# DIY - Food



## TankAaron (Aug 8, 2014)

I am looking for recipes for DIY food for out inhabitants. I was searching to see if it is safe to feed them gelatin; as in mix the food in gelatin to make it easier to serve. I saw some neat ideas, and thought I'd start a thread here for everyone to share their recipes.

Post as many recipes as you'd like, and try to post what you'd feed with it; carnivore, herbivore, omnivore, detritivore, etc.

Here's one:

Mixed veggies (can also add fruit)
Gelatin

Steam, or boil vegetables, and fruit.
Blend them.
Mix prepared gelatin into blend.
Chill.

I'd chill the mixture in a cylinder shaped container, or a sheet, so I can cut them in to wafer sized yummies for my shrimp.


----------



## HX67 (Sep 24, 2009)

I make a mixture of the following:










400 g shrimp (with shells)
400 g pollock
200 g (blue) mussel
400-500 g peas
400-500 g spinach
2 carrots (missing from the pic)
2 eggs (with shells)
pork/beef heart
beef liver (also missing from the pic)
1 banana
a few cloves garlic
juice of 1 lemon
a bit of multivitamin
spirulina powder
gelatin

The only ingredient I cook is liver.

(SUPPLIED MATERIAL):
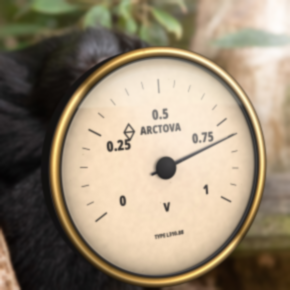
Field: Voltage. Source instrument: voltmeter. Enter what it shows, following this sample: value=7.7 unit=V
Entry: value=0.8 unit=V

(PROBLEMS TO SOLVE):
a. In the DIY food thread, which ingredient does HX67 say they cook?
b. Please write the next part of the DIY food thread, picking up after its final sentence.

(RESPONSES TO THE TASKS):
a. Liver.

b.
Everything is chopped raw into a fine pulp in a mixer/mincer.
Gelatin is prepared with hot water and mixed into the pulp.

Pulp is packed into bags, thinly enough so the frozen sheet is easy to break into appropriate pieces.

Bags are chilled for a few hours to let the gelatin set.
Then they are frozen.

End result:









(The color is deep green, almost blackish from the spirulina I added lavishly into this lot)

My fish, shrimps and aquatic amphibians love it.


----------



## Yo-han (Oct 15, 2010)

Funny to see a post about this because I'm reading up into this as well the last few weeks. For my new 1000+L aquarium I want the best food I can have for the fish. So, while most home made foods are made to save money, I don't care, but I want to make something good (for a reasonable price if possible off course)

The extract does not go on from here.